- [DESCRIPTION OF THE TASK] Return the records that follow, unchanged and complete.

[Stored items from a collection]
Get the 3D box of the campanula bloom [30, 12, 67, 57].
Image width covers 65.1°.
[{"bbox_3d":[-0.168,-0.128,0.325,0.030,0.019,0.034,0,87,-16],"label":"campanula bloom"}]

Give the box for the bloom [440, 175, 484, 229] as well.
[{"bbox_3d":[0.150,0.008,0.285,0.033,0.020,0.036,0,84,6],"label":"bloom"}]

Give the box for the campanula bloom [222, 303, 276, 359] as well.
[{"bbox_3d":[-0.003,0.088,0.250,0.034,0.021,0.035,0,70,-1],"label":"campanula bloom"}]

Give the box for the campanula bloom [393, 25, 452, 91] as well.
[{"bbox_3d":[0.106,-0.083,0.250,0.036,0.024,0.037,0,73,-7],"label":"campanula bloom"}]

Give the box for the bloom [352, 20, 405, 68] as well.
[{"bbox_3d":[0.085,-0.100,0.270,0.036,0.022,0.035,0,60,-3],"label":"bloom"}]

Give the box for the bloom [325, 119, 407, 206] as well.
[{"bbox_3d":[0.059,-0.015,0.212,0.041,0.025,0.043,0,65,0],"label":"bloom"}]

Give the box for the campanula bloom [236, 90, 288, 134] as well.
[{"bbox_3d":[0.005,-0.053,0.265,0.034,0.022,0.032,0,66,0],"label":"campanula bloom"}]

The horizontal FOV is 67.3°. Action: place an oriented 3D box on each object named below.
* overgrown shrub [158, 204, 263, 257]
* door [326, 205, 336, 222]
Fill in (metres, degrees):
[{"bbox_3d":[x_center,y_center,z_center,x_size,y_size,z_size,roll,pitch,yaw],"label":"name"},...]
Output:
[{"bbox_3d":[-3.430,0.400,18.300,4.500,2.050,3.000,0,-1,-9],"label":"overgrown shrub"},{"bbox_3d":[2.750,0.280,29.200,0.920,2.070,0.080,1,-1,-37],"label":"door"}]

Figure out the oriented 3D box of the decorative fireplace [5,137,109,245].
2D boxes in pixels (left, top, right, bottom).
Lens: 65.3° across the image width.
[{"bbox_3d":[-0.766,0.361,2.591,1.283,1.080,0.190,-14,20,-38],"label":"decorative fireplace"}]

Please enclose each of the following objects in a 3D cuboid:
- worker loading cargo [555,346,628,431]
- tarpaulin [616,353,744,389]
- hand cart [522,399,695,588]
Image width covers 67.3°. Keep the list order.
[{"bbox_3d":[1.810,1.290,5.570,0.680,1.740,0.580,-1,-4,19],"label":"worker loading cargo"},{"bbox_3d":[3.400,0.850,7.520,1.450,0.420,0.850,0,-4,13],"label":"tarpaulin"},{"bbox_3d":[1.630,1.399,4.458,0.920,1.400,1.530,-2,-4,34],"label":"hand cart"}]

- [OUTPUT FOR THIS TASK]
Get the 3D box of the campanula bloom [30, 12, 67, 57].
Image width covers 65.1°.
[{"bbox_3d":[-0.168,-0.128,0.325,0.030,0.019,0.034,0,87,-16],"label":"campanula bloom"}]

Give the box for the bloom [440, 175, 484, 229] as well.
[{"bbox_3d":[0.150,0.008,0.285,0.033,0.020,0.036,0,84,6],"label":"bloom"}]

Give the box for the campanula bloom [222, 303, 276, 359] as well.
[{"bbox_3d":[-0.003,0.088,0.250,0.034,0.021,0.035,0,70,-1],"label":"campanula bloom"}]

Give the box for the campanula bloom [393, 25, 452, 91] as well.
[{"bbox_3d":[0.106,-0.083,0.250,0.036,0.024,0.037,0,73,-7],"label":"campanula bloom"}]

Give the box for the bloom [352, 20, 405, 68] as well.
[{"bbox_3d":[0.085,-0.100,0.270,0.036,0.022,0.035,0,60,-3],"label":"bloom"}]

Give the box for the bloom [325, 119, 407, 206] as well.
[{"bbox_3d":[0.059,-0.015,0.212,0.041,0.025,0.043,0,65,0],"label":"bloom"}]

Give the box for the campanula bloom [236, 90, 288, 134] as well.
[{"bbox_3d":[0.005,-0.053,0.265,0.034,0.022,0.032,0,66,0],"label":"campanula bloom"}]

The horizontal FOV is 67.3°. Action: place an oriented 3D box on each object named below.
* overgrown shrub [158, 204, 263, 257]
* door [326, 205, 336, 222]
Fill in (metres, degrees):
[{"bbox_3d":[x_center,y_center,z_center,x_size,y_size,z_size,roll,pitch,yaw],"label":"name"},...]
Output:
[{"bbox_3d":[-3.430,0.400,18.300,4.500,2.050,3.000,0,-1,-9],"label":"overgrown shrub"},{"bbox_3d":[2.750,0.280,29.200,0.920,2.070,0.080,1,-1,-37],"label":"door"}]

Figure out the oriented 3D box of the decorative fireplace [5,137,109,245].
2D boxes in pixels (left, top, right, bottom).
Lens: 65.3° across the image width.
[{"bbox_3d":[-0.766,0.361,2.591,1.283,1.080,0.190,-14,20,-38],"label":"decorative fireplace"}]

Please enclose each of the following objects in a 3D cuboid:
- worker loading cargo [555,346,628,431]
- tarpaulin [616,353,744,389]
- hand cart [522,399,695,588]
Image width covers 67.3°. Keep the list order.
[{"bbox_3d":[1.810,1.290,5.570,0.680,1.740,0.580,-1,-4,19],"label":"worker loading cargo"},{"bbox_3d":[3.400,0.850,7.520,1.450,0.420,0.850,0,-4,13],"label":"tarpaulin"},{"bbox_3d":[1.630,1.399,4.458,0.920,1.400,1.530,-2,-4,34],"label":"hand cart"}]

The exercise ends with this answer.